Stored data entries
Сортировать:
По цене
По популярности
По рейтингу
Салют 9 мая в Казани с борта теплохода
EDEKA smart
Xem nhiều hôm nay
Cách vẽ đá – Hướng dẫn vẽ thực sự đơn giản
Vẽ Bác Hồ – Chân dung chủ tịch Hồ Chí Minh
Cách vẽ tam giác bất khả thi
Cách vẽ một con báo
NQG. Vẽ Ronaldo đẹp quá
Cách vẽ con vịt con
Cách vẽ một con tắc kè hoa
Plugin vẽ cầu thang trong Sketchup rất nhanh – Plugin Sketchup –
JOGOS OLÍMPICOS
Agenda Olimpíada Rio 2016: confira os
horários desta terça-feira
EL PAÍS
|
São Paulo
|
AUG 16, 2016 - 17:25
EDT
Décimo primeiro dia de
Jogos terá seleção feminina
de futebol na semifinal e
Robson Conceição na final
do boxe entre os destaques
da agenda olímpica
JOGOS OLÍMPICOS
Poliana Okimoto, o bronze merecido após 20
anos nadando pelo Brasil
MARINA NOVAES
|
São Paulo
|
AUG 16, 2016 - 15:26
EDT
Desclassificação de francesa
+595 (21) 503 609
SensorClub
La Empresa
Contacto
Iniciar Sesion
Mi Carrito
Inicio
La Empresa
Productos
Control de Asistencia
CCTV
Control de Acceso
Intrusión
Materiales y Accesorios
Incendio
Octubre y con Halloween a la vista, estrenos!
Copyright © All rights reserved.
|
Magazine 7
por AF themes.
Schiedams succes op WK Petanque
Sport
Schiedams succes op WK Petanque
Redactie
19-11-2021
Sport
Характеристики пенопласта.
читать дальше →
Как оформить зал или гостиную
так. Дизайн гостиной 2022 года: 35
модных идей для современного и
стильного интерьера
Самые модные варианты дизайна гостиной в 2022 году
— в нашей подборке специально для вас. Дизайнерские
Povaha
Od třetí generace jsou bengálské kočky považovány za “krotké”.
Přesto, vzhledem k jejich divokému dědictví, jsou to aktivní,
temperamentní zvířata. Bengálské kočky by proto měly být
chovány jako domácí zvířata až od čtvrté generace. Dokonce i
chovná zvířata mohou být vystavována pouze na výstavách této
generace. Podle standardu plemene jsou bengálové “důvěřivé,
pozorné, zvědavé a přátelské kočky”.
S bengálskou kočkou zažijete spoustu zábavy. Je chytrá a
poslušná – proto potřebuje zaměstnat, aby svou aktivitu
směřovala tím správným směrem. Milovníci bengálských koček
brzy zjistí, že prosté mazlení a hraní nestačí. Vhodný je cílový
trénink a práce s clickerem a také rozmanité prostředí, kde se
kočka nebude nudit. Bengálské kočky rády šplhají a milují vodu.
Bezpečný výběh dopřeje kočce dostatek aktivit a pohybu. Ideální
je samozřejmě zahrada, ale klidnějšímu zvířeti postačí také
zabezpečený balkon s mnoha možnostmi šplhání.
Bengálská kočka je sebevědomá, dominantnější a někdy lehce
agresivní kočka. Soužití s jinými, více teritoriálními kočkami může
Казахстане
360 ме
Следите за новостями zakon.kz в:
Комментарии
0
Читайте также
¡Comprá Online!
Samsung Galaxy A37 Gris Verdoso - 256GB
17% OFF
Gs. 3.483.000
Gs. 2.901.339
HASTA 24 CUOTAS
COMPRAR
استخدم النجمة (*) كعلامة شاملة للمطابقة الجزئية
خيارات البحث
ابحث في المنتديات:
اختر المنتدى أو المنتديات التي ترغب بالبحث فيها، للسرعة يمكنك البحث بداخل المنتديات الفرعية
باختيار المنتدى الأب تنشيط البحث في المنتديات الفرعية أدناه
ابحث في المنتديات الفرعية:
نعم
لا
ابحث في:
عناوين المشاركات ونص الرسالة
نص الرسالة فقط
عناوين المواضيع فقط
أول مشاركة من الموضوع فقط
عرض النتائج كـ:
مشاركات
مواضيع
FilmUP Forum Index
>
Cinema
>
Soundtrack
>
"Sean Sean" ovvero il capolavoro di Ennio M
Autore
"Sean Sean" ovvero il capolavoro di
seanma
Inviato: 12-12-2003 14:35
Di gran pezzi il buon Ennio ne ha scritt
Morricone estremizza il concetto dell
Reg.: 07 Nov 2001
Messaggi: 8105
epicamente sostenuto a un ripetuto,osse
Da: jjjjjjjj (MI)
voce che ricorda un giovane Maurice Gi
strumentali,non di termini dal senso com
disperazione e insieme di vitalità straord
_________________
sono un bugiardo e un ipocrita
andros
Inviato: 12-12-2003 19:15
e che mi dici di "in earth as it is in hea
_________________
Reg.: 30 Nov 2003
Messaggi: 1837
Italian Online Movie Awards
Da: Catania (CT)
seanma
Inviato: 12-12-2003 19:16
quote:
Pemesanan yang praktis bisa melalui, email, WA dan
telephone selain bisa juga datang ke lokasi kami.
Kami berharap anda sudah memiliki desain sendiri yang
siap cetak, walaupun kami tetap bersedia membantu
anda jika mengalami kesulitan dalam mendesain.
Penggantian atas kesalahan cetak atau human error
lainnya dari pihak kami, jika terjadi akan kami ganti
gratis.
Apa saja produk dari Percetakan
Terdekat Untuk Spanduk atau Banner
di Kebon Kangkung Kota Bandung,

* **TRY IT**
Spot every line in the entries that includes the word "Cách", and copy each one out.

* **TASK SOLUTION**
Cách vẽ đá – Hướng dẫn vẽ thực sự đơn giản
Cách vẽ tam giác bất khả thi
Cách vẽ một con báo
Cách vẽ con vịt con
Cách vẽ một con tắc kè hoa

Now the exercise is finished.